Hypertension, Depression More Common in Patients Than Others of Same Age and Sex, Study Reports

Hypertension, Depression More Common in Patients Than Others of Same Age and Sex, Study Reports

Ankylosing spondylitis patients carry a significantly higher burden for several comorbidities — other diseases — than are found in people without this inflammatory disorder of the same age and sex, a study drawing on real-world medical data reports.

Comorbidities seen to have the highest incidence rates among ankylosing spondylitis patients included hypertension, dyslipidemia (abnormal amount of fat), and depression.

The study,“Evaluation of the comorbidity burden in patients with ankylosing spondylitis using a large US administrative claims data set,” was published in the Clinical Rheumatology.

Medical records from two large U.S. administrative claims databases — MarketScan Commercial Claims and Encounters (Commercial) and Medicare Supplemental (Medicare) databases — were analyzed to compare the prevalence and incidence of comorbidities between ankylosing spondylitis patients and matched controls (people without the disease) from the general population.

Controls matched patients’ age, geographic region, index calendar year, and sex.

The records included inpatient services, outpatient services, long-term care, and prescription drug claims. The analysis included records on 6,679 people with ankylosing spondylitis, matched with records from 19,951 controls. All were followed for a median of two years.

Average age was 50.8 for ankylosing spondylitis patients and 51.7 for the others. Around 60 percent of both patients and controls were males – 60.8%  and 60.5%, respectively.

Ankylosing spondylitis patients had a higher rate of comorbidities, as shown by higher scores in the Deyo-Charlson Comorbidity Index — a method of categorizing comorbidities according to the International Classification of Diseases (ICD) diagnosis codes.

Among the comorbidities, or other diseases, observed were asthma, cardiovascular diseases, depression, dyslipidemia, gastrointestinal ulcers, malignancies, multiple sclerosis, osteoporosis, sleep apnea, spinal fracture, inflammatory bowel disease (IBD), psoriasis, and uveitis (inflammation of the middle layer of the eye, called the uvea).
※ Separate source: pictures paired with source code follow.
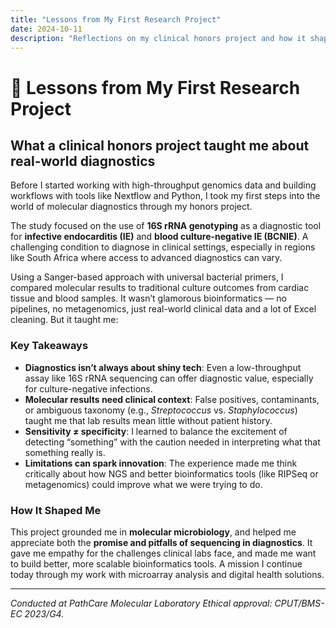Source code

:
 ```yaml
---
title: "Lessons from My First Research Project"
date: 2024-10-11
description: "Reflections on my clinical honors project and how it shaped my approach to bioinformatics"
---
```


# 🧠 Lessons from My First Research Project  
## What a clinical honors project taught me about real-world diagnostics

Before I started working with high-throughput genomics data and building workflows with tools like Nextflow and Python, I took my first steps into the world of molecular diagnostics through my honors project.

The study focused on the use of **16S rRNA genotyping** as a diagnostic tool for **infective endocarditis (IE)** and **blood culture-negative IE (BCNIE)**. A challenging condition to diagnose in clinical settings, especially in regions like South Africa where access to advanced diagnostics can vary.

Using a Sanger-based approach with universal bacterial primers, I compared molecular results to traditional culture outcomes from cardiac tissue and blood samples. It wasn’t glamorous bioinformatics — no pipelines, no metagenomics, just real-world clinical data and a lot of Excel cleaning. But it taught me:

### Key Takeaways

- **Diagnostics isn’t always about shiny tech**: Even a low-throughput assay like 16S rRNA sequencing can offer diagnostic value, especially for culture-negative infections.
- **Molecular results need clinical context**: False positives, contaminants, or ambiguous taxonomy (e.g., *Streptococcus* vs. *Staphylococcus*) taught me that lab results mean little without patient history.
- **Sensitivity ≠ specificity**: I learned to balance the excitement of detecting “something” with the caution needed in interpreting what that something really is.
- **Limitations can spark innovation**: The experience made me think critically about how NGS and better bioinformatics tools (like RIPSeq or metagenomics) could improve what we were trying to do.

### How It Shaped Me

This project grounded me in **molecular microbiology**, and helped me appreciate both the **promise and pitfalls of sequencing in diagnostics**. It gave me empathy for the challenges clinical labs face, and made me want to build better, more scalable bioinformatics tools. A mission I continue today through my work with microarray analysis and digital health solutions.

---

*Conducted at PathCare Molecular Laboratory Ethical approval: CPUT/BMS-EC 2023/G4.*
Peripheral vascular disease, diabetes, and Parkinson disease affected both ankylosing spondylitis and controls to a similar degree.

But IBD and uveitis were eight and 26 times higher, respectively, in patients with ankylosing spondylitis than in matched controls.

Multiple sclerosis, osteoporosis, and spinal fracture were three- to four-times more likely to affect ankylosing spondylitis patients, which also showed two-times higher incidence rates of asthma, depression, gastrointestinal ulcers, sleep apnea, and venous thromboembolism (a condition where a blood clot forms in a vein).

Among ankylosing spondylitis patients, men and women showed differences in comorbidities: women had an increased risk of developing asthma, depression and osteoporosis, while cardiovascular disease, dyslipidemia, hypertension, malignancies, sleep apnea, and spinal fracture were more common in men.

“On this real-world, US claims-based study, patients with ankylosing spondylitis were shown to have significantly more comorbidities than matched controls,” the researchers wrote.

“This study did not examine the causality of the association between AS and comorbidities. A potential explanation is that patients have shared genetic or environmental risk factors that predispose them to both AS and to the comorbidities,” they noted.

“Other possibilities are that AS may increase the risk of the evaluated comorbidities or that AS may be a marker for or consequence of unidentified risk factors that contribute to the risk of both AS and the comorbidities,” the authors concluded.